When dispatching a command to a FederatedCommandBus, you could take 2 approaches. Either check locally first if there is a handler. If not, delegate to the parent instance. The other solution is to always delegate to the parent, and let that delegate it back if necessary.

This is a mechanism that I believe would benefit the framework in general, so I would be happy to include this in the framework.

Cheers,

Hi Allard,

brilliant idea :slight_smile:

I’m pretty sure that this should work. I will test this asap and will provide feedback.

Thanks a lot!

Kind regards
Oliver

Hi Allard,

after thinking about your idea again, I came to the conclusion that it doesn’t work for our use case.

All the commands which are sent to the parent command bus are dispatched by this command bus and therefore this results in the problem that the TransactionManager of the parent command bus is used.
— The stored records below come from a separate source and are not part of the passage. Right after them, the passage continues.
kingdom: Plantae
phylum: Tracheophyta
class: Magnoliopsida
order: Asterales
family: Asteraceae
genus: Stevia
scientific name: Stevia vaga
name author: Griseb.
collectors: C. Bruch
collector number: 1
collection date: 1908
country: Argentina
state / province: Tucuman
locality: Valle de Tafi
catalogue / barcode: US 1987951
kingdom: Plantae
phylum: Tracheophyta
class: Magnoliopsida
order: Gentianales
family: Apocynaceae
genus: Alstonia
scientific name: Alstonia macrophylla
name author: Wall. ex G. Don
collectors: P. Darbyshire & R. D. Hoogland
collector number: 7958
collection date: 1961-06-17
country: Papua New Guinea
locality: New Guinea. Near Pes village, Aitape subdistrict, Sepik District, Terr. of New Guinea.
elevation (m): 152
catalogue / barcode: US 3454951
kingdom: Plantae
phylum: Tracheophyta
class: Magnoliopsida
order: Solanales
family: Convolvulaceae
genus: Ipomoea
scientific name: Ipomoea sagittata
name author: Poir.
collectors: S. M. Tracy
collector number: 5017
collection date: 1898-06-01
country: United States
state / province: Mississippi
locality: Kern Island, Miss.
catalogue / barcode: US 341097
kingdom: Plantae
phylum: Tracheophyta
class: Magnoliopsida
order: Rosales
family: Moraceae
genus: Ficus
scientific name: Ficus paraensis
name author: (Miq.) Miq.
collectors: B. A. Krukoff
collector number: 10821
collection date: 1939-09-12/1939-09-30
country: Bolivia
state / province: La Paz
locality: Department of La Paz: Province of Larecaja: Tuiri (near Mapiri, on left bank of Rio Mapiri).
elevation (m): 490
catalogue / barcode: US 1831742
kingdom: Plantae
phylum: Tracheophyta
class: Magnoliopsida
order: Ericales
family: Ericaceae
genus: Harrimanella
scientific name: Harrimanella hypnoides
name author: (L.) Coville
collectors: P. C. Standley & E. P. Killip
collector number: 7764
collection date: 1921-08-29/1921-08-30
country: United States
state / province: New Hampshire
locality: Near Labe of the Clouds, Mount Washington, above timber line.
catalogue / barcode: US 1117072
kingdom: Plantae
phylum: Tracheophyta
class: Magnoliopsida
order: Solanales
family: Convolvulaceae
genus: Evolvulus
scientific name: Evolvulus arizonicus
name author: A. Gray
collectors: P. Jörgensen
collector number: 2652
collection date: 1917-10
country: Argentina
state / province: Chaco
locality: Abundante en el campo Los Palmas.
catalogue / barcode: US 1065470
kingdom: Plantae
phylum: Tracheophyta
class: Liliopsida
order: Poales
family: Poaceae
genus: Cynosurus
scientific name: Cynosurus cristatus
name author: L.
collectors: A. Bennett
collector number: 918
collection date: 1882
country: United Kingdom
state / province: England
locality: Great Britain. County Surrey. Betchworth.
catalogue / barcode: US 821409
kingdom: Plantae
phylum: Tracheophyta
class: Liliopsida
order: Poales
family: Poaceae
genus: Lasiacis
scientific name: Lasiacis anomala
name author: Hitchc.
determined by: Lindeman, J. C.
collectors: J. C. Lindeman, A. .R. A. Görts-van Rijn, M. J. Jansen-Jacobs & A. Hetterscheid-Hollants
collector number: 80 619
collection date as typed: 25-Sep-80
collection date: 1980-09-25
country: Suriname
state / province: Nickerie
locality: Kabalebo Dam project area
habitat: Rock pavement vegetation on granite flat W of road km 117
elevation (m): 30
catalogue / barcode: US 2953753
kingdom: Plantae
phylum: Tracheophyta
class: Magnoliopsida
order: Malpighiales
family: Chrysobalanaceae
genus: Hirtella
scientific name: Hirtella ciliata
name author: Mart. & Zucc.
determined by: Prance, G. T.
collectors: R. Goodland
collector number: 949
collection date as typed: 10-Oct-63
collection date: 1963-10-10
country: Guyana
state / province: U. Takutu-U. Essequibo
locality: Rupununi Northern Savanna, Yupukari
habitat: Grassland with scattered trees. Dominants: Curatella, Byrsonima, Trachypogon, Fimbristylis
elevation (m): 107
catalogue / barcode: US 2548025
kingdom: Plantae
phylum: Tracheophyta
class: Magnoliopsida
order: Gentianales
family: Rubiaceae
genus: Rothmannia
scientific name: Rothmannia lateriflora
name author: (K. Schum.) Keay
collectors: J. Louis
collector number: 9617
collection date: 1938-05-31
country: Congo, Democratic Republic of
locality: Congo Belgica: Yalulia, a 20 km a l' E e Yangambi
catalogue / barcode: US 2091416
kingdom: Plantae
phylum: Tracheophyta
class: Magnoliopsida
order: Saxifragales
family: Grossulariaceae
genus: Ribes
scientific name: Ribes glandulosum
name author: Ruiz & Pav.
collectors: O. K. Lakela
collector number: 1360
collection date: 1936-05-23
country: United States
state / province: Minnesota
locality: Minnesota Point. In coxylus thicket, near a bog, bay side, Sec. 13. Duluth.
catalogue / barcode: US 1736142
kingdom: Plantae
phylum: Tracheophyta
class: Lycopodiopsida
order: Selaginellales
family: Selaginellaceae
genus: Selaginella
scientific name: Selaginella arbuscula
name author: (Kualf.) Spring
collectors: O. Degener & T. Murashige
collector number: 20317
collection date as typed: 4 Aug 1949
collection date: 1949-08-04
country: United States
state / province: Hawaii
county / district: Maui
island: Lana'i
This results in a “no transaction is in progress” error again. So, it’s mandatory that the CommandBus to which a certain Handler subscribes dispatches the command. In this case the correct TransactionManager is attached to the UnitOfWork.

Kind regards
Oliver

Hi Oliver,

the idea isn’t that the parent bus invokes any handlers. A child bus should register itself as the handler for commands with the parent bus. In that case, it can force all message handler interceptors (incl the one that starts the transaction) to be invoked.

If I have time, I’ll give it a try.

Cheers,

Allard

Ok, I have to admit I don't understand how you can achieve that, but I'm keen to know. For the moment my solution works for us, but of course I'd like to switch to a concept Axon supports natively.

Hi all,

Per reference, I created this Axon Framework issue containing a (afaik) correct description of the suggestion solution.